Nacherbe is *not* reversionary heir

Excuse me tearing my hair out, but I’ve just seen this recommended yet again, and it’s in several dictionaries, and it is wrong!

Under German law, a testator may leave stuff to a Vorerbe (prior heir) and a Nacherbe (subsequent heir). In the usual case, maybe a house to A for life, and when A dies, then to B.

That’s a bit like a life interest and a remainderman (remainderperson in some U.S. usage). A trust arises in English law, but the situation is similar. The remainderman gets what’s left.

These trusts can be quite complex. The testator may leave the estate to A for life, with remainder to B for life, and in that case, since clearly B’s heirs are not included, on B’s death the estate will revert to the testator – or rather, since the testator will be dead, it will revert to the testator’s heirs on intestacy (gesetzliche Erben). They are the reversioners.

It’s not a secret that revert means come back, is it?

But a Nacherbe is not a reversioner, not the heir(s) on intestacy of the testator. It might happen by coincidence, but that is not the definition. If any of those words fit, it will be remainderman, but since that’s a rather old-fashioned word unknown to the general public, people may want to write subsequent heir or final heir or something like that.

I haven’t got one law dictionary here that does not contain reversionary heir, sometimes alone (Dietl), sometimes as one alternative (Romain, von Beseler/Jacobs-Wüstefeld, Lister/Veth).

6 thoughts on “Nacherbe is *not* reversionary heir

  1. This comes up in connection with ‘nude proprietor/ proprietress’ – excuse the expression – in Romance lingos.

    I avoid reversionary heir, even if acceptable in the US, as confusable with a *reversioner* of a lease etc. i.e. the freeholder or superior landlord/lady to whom – as you rightly say – the premises revert at the end of the ‘demise’/letting.

  2. I can barely excuse that.I don’t think ‘reversionary heir’ is a US term. Google has mainly German and Austrian hits, and says ‘Meinten Sie “reversionary hair”?’
    Reutlinger’s ‘Wills, Trusts and Estates’ just has the familiar stuff: ‘Siegfried owns a fee simple absooute in Skeldale House. If he transfers a fee simple absolute to Tristan…’ – reversion and reverter.
    There were reversionary heirs under settlements, maybe, and perhaps ‘Nacherbe’ would work as a translation of that into English, if an explanation was given.
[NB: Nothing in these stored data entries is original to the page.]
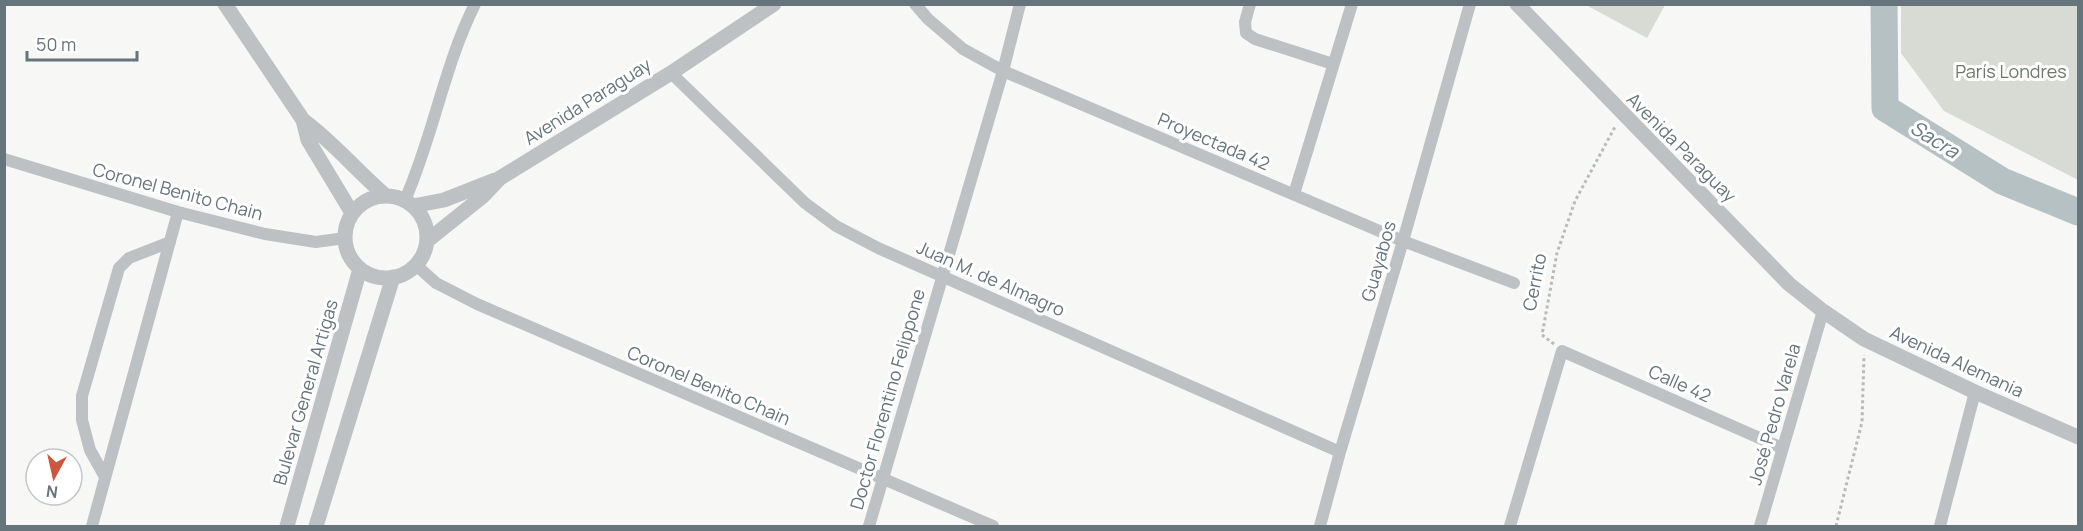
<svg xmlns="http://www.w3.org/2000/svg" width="2083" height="531" viewBox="0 0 2083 531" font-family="Manrope,sans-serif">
  <rect width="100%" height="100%" fill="#f7f7f5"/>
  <path fill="#d7dbd4" d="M1586,5l79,-1v1l-18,33z
    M1901,5h177v175l-134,-69 -43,-58z"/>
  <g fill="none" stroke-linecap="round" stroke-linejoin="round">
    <path stroke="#b6c1c4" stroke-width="27" d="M1884,4l1,104 117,73 76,31"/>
    <path stroke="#b7bbbc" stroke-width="3" stroke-dasharray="3 3" stroke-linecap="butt" d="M1554,344l-12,-9 15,-82 18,-52 41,-76
      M1836,526l26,-104 2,-67"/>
    <path stroke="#bdc1c4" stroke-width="12" d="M915,4l13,15 35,30 40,22 400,170 111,42
      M1250,4l-5,18 1,11 9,6 78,25
      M671,73l134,130 31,23 42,22 462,204
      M4,159l174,53 87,22 51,8 29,-4
      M1294,194l58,-190
      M405,200c28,-63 39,-134 70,-196
      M416,265l20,18 41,21 516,222
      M105,477l-15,-27 -8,-30v-24l37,-128 10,-10 41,-16
      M92,526l86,-314
      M869,526l134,-455 17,-67
      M1320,526l20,-74 63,-211 67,-237
      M1510,526l52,-175 220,97
      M1760,526l63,-215
      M1940,526l35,-134"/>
    <path stroke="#bdc1c4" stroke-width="15" d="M225,4l78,116 5,20 44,73
      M1517,4l272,280 34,27 41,28 111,53 103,45
      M303,120c30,22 54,51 83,76
      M345 237a41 41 0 1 1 82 0a41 41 0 1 1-82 0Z
      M413,206l31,-6 51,-20
      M427,241l55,-44 18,-19 171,-105 103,-69
      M287,526l73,-257
      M316,526l77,-249"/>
  </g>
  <g text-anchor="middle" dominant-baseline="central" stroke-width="6" stroke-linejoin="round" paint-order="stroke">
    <g font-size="18" fill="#6d7a68" stroke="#fff">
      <text x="2011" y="71">París Londres</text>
    </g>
    <g font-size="18" fill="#66747c" stroke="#fff">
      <text transform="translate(587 101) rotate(-32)">Avenida Paraguay</text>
      <text transform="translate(1214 141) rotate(23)">Proyectada 42</text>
      <text transform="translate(1682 147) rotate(45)">Avenida Paraguay</text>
      <text transform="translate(178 191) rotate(15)">Coronel Benito Chain</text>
      <text transform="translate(1378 261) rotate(-74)">Guayabos</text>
      <text transform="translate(991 278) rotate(24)">Juan M. de Almagro</text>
      <text transform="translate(1534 282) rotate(-79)">Cerrito</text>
      <text transform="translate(1957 361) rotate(25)">Avenida Alemania</text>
      <text transform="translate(1680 383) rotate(24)">Calle 42</text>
      <text transform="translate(709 385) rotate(23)">Coronel Benito Chain</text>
      <text transform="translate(305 392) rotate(-74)">Bulevar General Artigas</text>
      <text transform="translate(887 399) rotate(-74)">Doctor Florentino Felippone</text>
      <text transform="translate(1774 414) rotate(-74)">José Pedro Varela</text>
    </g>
    <g font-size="20" font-style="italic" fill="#66797e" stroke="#fff">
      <text transform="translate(1935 139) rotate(32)">Sacra</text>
    </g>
  </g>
  <rect width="2083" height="531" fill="none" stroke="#66747c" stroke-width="12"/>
  <g transform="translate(54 477) rotate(188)"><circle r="28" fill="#ffffff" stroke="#c2c7cb" stroke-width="1.5"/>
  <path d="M0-4.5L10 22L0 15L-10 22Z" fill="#cd563f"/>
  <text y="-9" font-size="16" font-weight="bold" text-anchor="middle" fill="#66747c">N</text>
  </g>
  <path d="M27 51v9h110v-9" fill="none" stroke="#66747c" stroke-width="3"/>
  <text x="36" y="51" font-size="18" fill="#66747c" stroke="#ffffff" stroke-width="4.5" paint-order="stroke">50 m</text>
</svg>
  3. Not quite. I finally asked a lawyer. If grantor names X as life tenant and Y as heir subsequent to X’s death, Y becomes a ‘remainderman’.

    If grantor names X as life tenant, but no one else after the death of X, a life estate in reversion is created. Upon death of X, the estate ‘reverts’ back to the estate of grantor, to be distributed to his heirs.

    • Hi Klaus,

      I’m not sure if I follow you. What you say is correct, but I’m not sure what you’re disagreeing with. The original question was whether it would be normal to translate ‘Nacherbe’ as ‘reversionary heir’. In the situation where a German testator named a life tenant but omitted to name a Nacherbe, the term Nacherbe would not be used, although I suppose that later on, in retrospect, it could be referred to as Nacherbe. But maybe we’re talking at cross purposes.
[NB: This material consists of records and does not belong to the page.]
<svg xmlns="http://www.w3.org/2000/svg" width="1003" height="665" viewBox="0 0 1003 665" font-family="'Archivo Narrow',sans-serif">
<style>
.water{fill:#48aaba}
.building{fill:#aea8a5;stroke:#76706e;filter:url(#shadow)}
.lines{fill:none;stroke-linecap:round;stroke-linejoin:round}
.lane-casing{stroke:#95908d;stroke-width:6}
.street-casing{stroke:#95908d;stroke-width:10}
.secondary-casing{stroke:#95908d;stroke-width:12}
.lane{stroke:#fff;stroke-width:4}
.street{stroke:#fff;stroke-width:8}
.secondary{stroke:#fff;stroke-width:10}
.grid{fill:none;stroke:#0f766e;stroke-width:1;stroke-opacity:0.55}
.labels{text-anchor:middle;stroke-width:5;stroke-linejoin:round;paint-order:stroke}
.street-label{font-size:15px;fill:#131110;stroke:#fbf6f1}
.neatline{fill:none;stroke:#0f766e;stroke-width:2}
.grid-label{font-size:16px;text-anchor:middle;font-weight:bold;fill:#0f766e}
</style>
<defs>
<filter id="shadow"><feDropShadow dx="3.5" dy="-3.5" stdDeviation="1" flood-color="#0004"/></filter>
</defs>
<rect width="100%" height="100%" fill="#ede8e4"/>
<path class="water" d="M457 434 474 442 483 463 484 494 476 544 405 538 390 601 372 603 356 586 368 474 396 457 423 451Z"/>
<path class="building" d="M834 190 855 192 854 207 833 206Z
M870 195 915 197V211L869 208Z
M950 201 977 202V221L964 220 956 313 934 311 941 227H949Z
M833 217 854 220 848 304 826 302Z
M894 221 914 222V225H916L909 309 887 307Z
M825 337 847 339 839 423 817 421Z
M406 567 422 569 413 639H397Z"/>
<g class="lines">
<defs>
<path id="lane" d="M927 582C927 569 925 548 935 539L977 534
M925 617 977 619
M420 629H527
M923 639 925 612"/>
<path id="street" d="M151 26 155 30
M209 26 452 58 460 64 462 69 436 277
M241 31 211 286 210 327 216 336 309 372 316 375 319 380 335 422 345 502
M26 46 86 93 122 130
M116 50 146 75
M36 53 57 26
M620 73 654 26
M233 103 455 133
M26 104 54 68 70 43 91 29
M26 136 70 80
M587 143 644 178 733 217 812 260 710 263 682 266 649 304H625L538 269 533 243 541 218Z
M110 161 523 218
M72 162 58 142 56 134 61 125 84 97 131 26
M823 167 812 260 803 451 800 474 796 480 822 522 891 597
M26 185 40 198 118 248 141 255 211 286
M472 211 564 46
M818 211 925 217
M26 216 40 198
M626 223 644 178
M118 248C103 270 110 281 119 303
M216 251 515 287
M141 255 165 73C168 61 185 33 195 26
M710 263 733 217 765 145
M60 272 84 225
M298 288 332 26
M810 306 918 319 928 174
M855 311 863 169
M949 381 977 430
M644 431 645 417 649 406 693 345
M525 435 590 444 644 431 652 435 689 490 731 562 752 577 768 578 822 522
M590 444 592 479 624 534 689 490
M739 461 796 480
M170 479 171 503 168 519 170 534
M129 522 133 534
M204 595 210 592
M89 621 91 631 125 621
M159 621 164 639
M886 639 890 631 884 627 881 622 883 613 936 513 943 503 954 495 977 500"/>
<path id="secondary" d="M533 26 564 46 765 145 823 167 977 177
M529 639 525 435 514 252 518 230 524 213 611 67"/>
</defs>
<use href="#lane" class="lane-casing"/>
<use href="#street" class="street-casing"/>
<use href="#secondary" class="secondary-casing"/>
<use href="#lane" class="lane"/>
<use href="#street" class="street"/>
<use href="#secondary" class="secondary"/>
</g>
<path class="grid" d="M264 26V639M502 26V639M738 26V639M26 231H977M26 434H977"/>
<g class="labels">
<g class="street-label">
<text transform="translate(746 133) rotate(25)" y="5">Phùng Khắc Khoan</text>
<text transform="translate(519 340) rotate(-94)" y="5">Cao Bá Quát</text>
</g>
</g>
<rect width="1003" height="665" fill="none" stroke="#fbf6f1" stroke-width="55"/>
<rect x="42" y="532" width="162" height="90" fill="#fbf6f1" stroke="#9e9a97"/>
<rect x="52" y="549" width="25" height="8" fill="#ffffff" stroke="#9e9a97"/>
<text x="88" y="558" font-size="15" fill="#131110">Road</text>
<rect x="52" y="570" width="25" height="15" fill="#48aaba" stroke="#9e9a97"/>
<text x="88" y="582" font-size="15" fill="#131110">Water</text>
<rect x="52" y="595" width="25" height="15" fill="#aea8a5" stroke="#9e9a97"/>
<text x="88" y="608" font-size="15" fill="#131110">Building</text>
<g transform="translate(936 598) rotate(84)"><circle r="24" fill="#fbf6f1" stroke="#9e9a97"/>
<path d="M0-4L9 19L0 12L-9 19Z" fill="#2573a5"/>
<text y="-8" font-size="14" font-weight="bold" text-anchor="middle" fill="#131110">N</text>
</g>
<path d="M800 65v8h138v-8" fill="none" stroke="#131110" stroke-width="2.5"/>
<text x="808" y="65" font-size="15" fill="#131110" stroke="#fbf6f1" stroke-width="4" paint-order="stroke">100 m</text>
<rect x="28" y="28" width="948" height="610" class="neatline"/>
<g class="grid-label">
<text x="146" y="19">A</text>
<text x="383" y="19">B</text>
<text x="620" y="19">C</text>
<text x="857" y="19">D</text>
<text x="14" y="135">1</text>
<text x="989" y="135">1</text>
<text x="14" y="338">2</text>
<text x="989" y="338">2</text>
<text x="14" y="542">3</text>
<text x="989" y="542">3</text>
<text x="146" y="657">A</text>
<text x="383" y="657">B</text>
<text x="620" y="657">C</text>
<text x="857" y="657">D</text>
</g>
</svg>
      • (Second reply, but the sequence has not been followed – Hi Klaus – btw I’m Margaret, not Marjorie! – what dictionary? Gifis, Merriam-Webster, something else? Even Black’s says the use of ‘heir’ is correctly applied to intestacy, and ‘loosely’ includes wills – Nacherbe implies a will. I use Mark Reutlinger on Wills, Trusts, and Estates – Essential Terms and Concepts, for US law. You are obviously referring to American law, which is very similar to English law, except that it still uses the word ‘heir’, and I don’t disagree with anything you wrote. Your English-language dictionary doesn’t actually use the word ‘Nacherbe’, I imagine. Anyway, I still warn against using reversioner to translate Nacherbe.